Why Emerging Economies Are Not Cleantech Cash Machines

Kerry-Ann Adamson — March 26, 2013

In our recent white paper, “Smart Energy: Five Metatrends To Watch in 2013 and Beyond,” Navigant Research forecast that, in terms of economic development, the area in the Southern Africa Power Pool (SAPP) will be the next high economic powerhouse, akin to Brazil, Russia, India, and China (BRIC).  A March article in The Economist seemed to agree with me.  With booming economic growth, an appetite for energy and new technologies, fast liberalizing markets, and encouraging overseas investment, many companies are lining up to export to Africa.

However, Africa is not going to be just a passive adopter of overseas technology.  The governments of South Africa and Kenya, among others, aim to turn their countries into high innovation and IP generating economies, with local value-added manufacturing.

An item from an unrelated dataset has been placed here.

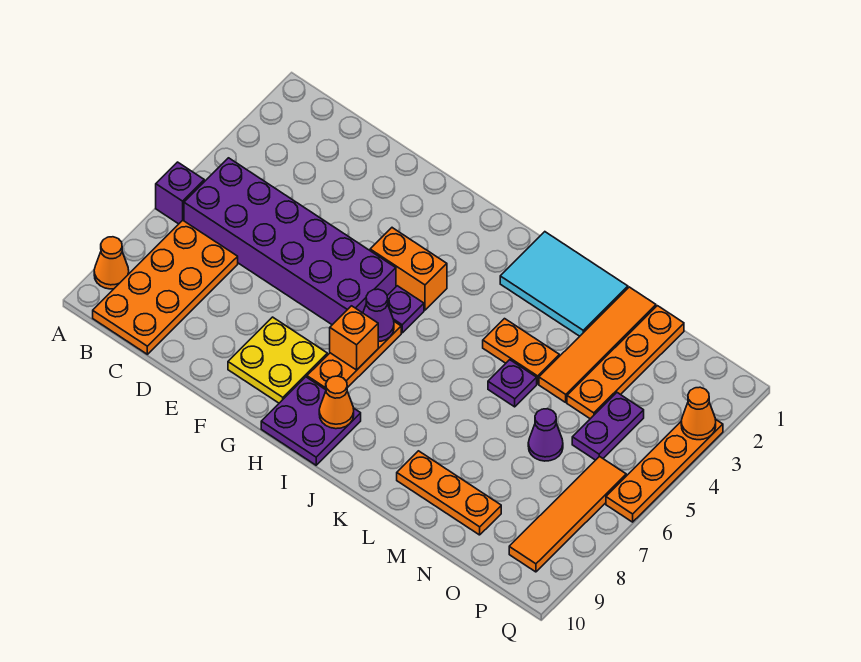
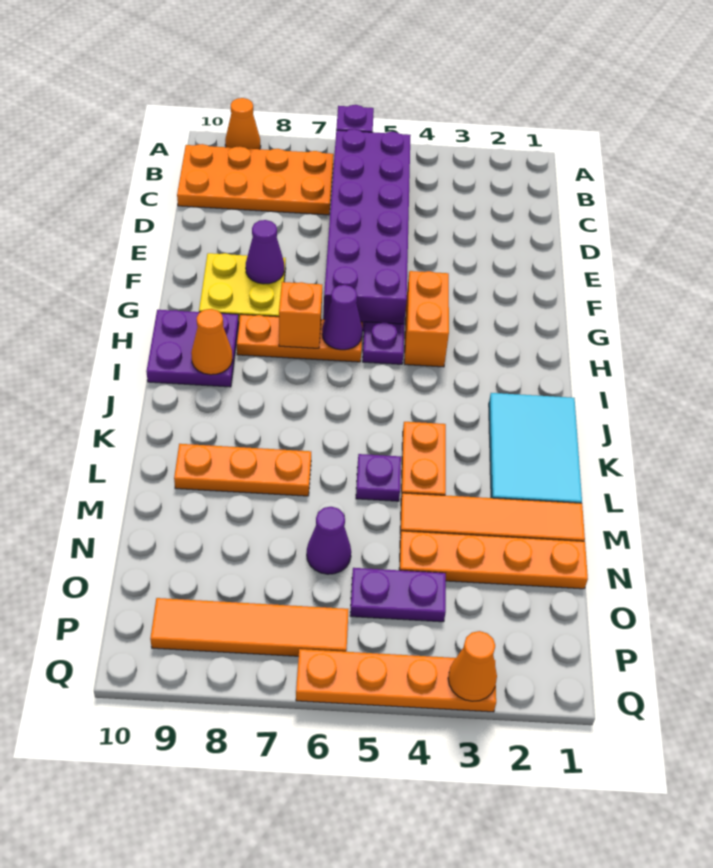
none -> purple 1x1 cone [246,220,284,284]
orange 1x3 plate [397,451,501,535] -> orange 1x3 plate turned to [174,444,311,496]

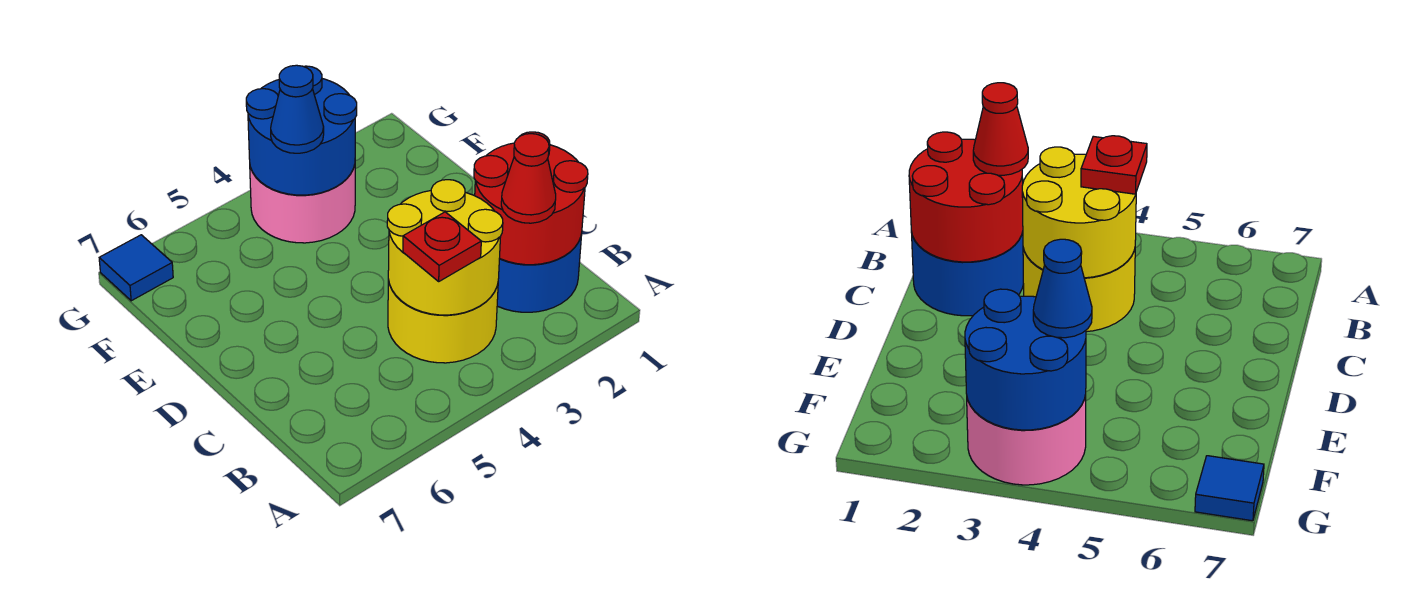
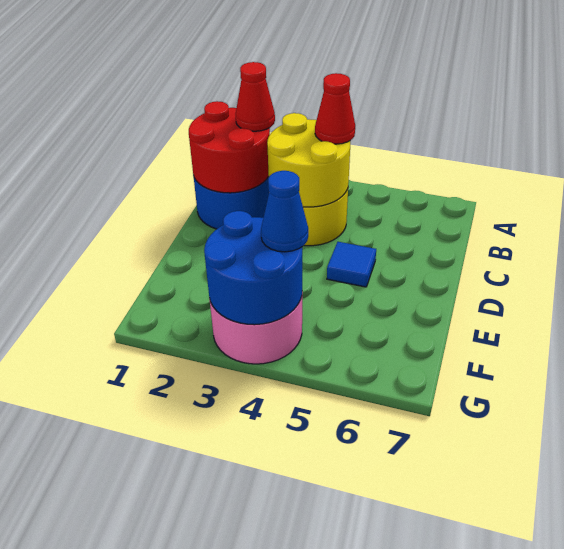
red 1x1 plate [403,212,481,281] -> red 1x1 cone [315,73,355,144]
blue 1x1 tile [99,235,173,301] -> blue 1x1 tile moved to [327,242,376,287]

Innovation can be measured by a number of metrics, including IP generation, the amount of government funding allocated to R&D, the number of PhD students, and the number of limited liability companies created.  As each of these grows, in theory, the dependence on imported products decreases.  A prime example of this is the transformation of the South Korean economy from heavy importer to leading exporter in under two decades.

As more and more developing economies seek to follow this path, moving away from being passive importers of new technology (especially in the cleantech space), companies will need to develop long term market entry strategies that involve local partners, local offices, and, increasingly, local manufacturing.

The economics of the United States, Germany, South Korea, and Japan are “old world” examples of this type of market.  The new generation ‑ Brazil, Chile, India, Indonesia, South Africa, Kenya, and of course China – has a high potential for rapid adoption of cleantech, including renewable energy, fuel cells, and advanced batteries.

Together these Tier 2 economies represent billions of dollars in potential revenue for cleantech companies, but they are not pots of gold.  The people of these countries are looking for partners to create local wealth , not multinationals that want to leverage the market and export the wealth.

Shifting from exporting to local production will require extra resources, a deep and realistic understanding of the markets, strong IP protection, and a high degree of flexibility.  Those who succeed will find new partners, rapidly growing markets, and access to highly educated workforces.  Those who fail will have to face the economic reality of limited markets with limited growth potential.